Tuesdays at the IMRC brings visiting artists, Gaelyn and Gustavo Aguilar, to campus

On the evening of March 22, the University of Maine Intermedia department continued their series, Tuesdays at the IMRC, by bringing artists Gaelyn and Gustavo Aguilar into the Innovative Media, Research and Commercialization Center (IMRC). The event was free and open to the public, with a mixed crowd of Intermedia graduate students and those familiar with the artists’ work.

The Aguilars presented their latest project, “Who Eats at Taco Bell?”  According to the Tuesday at the IMRC’s flyer, the project is “a socially-engaged research platform for thinking about how the interlocking dynamics of immigration, social race, and colonialism in U.S. American history continue to resonate with personal and political notions of movement, belonging, and identity.”

The two artists showed their progress through photographs, as well as different video clips that went along with their work to engage the audience. They also presented the working website to go along with “Who Eats at Taco Bell?,” known as, “Taco Talk.” “Taco Talk” is an online portal to continue the conversation of racial/ethnic identity and politics.

“This specific presentation is interesting because it is extremely current with all the political issues going on,” IMRC Public Programming & Events and Visiting Artists Program coordinator,

Eleanor Kipping, said. “It deals with issues of immigration, issues of identity, issues of belonging and colonialism. With all of the issues going on with the presidential run, that’s really relevant. It’s super current and it touches on a lot of issues that I think a lot of people can relate to whether or not they realize it.”

As the presentation went on, the two artists incorporated varying aesthetic elements, such as a live instrumental performance. In addition, they also invited the audience to participate in an activity related to their work. The activity allowed for the audience to interact with each other, and even develop their own piece of art. Audience members created either a skit or poem illustrating a specific problem they believe is happening in the world.

“I wanted the audience to think about their own work and their own life,” Gustavo Aguilar said.

“I was really excited to see their process because I am personally exploring social practice in my work,” Kipping said. “I’m an Intermedia graduate student, so I am exploring social practice and I am working with the issues of international students in the Orono area. So I was really interested in meeting them, and how they approached really big issues that cause a lot of tension and discomfort. So that was my personal investment in coming.”

Tuesdays at the IMRC still has a couple more presentations left for the rest of the semester.  Some of them include a movie night on April 5, as well as a concert the following the week.  

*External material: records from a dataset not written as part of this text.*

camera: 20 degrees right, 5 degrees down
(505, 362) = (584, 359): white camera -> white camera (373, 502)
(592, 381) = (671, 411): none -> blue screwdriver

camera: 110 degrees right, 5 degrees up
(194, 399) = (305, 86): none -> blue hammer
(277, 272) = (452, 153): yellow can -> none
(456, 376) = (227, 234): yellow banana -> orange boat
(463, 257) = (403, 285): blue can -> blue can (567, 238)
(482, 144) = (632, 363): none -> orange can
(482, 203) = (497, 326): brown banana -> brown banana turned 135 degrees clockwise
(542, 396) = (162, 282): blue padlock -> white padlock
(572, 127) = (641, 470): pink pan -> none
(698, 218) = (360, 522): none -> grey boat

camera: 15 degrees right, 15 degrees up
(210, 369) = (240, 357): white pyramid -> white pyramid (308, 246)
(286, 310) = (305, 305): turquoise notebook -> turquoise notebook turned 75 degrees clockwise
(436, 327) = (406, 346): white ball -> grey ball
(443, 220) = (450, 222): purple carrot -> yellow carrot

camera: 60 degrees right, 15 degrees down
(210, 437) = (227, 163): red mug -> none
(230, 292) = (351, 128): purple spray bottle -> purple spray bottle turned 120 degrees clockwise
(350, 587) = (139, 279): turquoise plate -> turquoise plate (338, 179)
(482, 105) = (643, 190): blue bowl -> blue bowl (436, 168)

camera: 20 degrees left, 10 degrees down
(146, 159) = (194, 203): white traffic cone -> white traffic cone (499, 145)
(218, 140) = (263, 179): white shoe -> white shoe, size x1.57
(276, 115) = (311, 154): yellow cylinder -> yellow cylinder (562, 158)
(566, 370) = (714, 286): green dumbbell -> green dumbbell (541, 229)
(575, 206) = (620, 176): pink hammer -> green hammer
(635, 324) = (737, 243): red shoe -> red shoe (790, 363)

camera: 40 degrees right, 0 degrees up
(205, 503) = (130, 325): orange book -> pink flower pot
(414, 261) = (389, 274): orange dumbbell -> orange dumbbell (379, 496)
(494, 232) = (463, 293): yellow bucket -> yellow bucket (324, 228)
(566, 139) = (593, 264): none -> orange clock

“I would say that just because this lecture series is labeled as art, I think that all people should come and check it out,” Kipping said. “We end up having people from a lot of different backgrounds: from engineering to robotics, to science to bio to biotechnology, because of the fact that it is Intermedia. So anybody from any academic background will probably be able to take something away from at least one of the presentations.”